→ Fragmento
######
Opinión
Sitios cálidos

Sitios cálidos / ED
Hay quien dice que desde la explosión digital el libro tiene escaso futuro. Yo no lo creo: las páginas de cultura de los periódicos informan sobre libros con regularidad y en ciudades como en la que escribo ahora, Las Palmas, abren nuevas librerías. Digo más, solo en español, se editan tantos libros al año que me pregunto si hay lectores disponibles para todos ellos. Hubo también quien decía que el libro electrónico acabaría con el de papel. Ya no lo dice porque aquel lleva el mismo camino que el fax. Obviamente, el impacto en el sector editorial de las ‘nuevas’ tecnologías de la información y la comunicación ha sido descomunal: por una parte, el empuje de sitios web como Wikipedia ha acabado con las enciclopedias en papel. Por otra, muchos escritores que antes debían resignarse a guardar en cajones sus manuscritos, porque no había editorial que les hiciese caso, ahora pueden publicarlos contratando a sellos en red especializados en el asunto. Por lo demás, el comercio telemático de libros se ha convertido en un negocio descomunal, pero no por ello el gigante del ramo, Amazon, ha matado a las librerías. No solo no las ha matado sino que, como he dicho, abren más. En fin, si, como pienso, los agoreros se equivocan en su diagnóstico sobre el futuro del libro, me temo que lo mismo les pasa con las bibliotecas públicas.
######
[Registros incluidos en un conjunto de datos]
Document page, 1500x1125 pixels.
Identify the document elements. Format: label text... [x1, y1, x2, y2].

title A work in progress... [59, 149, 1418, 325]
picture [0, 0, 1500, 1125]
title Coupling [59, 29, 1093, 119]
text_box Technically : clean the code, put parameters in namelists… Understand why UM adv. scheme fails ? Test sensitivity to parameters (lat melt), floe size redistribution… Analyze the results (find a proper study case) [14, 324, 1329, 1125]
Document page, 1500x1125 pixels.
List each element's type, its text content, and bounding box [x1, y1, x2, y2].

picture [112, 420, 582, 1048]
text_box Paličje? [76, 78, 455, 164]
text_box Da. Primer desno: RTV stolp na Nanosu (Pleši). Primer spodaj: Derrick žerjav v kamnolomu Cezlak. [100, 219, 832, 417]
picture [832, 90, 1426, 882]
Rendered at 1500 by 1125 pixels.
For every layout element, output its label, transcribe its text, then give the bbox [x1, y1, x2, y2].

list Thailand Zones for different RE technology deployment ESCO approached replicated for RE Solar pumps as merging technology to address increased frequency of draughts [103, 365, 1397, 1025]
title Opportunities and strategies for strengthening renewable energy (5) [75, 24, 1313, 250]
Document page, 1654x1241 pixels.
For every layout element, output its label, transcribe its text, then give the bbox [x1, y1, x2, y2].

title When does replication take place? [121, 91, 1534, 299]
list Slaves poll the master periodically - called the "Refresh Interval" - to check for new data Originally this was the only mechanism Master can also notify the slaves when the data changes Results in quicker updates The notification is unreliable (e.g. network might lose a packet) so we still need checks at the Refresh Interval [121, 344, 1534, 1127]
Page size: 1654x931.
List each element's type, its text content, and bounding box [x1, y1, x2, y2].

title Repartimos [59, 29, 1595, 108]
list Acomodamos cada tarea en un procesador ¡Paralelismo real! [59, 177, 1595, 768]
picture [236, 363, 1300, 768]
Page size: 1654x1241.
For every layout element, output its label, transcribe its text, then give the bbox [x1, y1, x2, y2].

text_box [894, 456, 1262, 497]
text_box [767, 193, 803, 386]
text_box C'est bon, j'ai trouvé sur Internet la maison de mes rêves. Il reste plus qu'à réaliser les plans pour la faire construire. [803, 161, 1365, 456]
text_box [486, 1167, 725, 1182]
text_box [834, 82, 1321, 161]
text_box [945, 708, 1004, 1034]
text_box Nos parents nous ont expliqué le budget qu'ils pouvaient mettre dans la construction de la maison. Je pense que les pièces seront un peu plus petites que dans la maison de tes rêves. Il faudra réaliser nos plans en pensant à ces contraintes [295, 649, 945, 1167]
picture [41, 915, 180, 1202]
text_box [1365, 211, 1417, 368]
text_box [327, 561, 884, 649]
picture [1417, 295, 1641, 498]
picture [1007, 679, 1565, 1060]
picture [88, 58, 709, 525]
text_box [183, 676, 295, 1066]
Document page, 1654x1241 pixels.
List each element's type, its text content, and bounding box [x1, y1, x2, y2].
######
→ Ejercicios
1: Responde según el fragmento:
(a) ¿En qué ciudad se encuentra quien escribe el texto?
(b) ¿Con qué aparato se compara la suerte del libro electrónico?
(c) ¿Qué sitio web se menciona como responsable del fin de las enciclopedias en papel?
2: Escribe una continuación del artículo de opinión sobre el futuro del libro a partir de su última oración.

→ Lista de respuestas
1:
(a) En Las Palmas.
(b) Con el fax.
(c) Wikipedia.

2:
Es verdad que estas, muchas veces, son usadas solo como salas de estudio, pero esto ya era así antes de la revolución digital. Por lo demás, por una u otra razón, también hay mucha gente que acude a ellas porque busca un libro inconseguible en el mercado, por tratarse de un volumen inasumible para su bolsillo, por el gusto de pasear la vista para dar con un título ignoto y curioso o, simplemente, porque comparte el dictum de Las Mil y una Noches: «el más bello jardín es un armario [dígase estantería] lleno de libros».
Naturalmente, para leer muchos de estos libros que se encuentran en las bibliotecas públicas cabe también conectarse en la red, entrar en sitios como Scribd y leerlos en el ordenador. Yo mismo lo hago habitualmente. Pero que sea usuario de lo uno no es óbice para que lo sea también de lo otro. Por lo general, consulto más que leo libros en internet. Esto último solo lo hago cuando no me queda otra, porque leer un libro en la pantalla de una computadora me resulta una tortura.
Confieso que las más de las veces compro los libros que leo porque sigo la sentencia de Las Mil y una Noches y cultivo mi biblioteca como mi jardín, pero no es menos cierto que acudo con frecuencia a bibliotecas públicas, sobre todo especializadas en arte. Soy asiduo de la del CAAM, donde Paco, Mabel y David me atienden espléndidamente, y de la del centro de arte La Regenta, donde Nuria y Susi me dispensan idéntico trato.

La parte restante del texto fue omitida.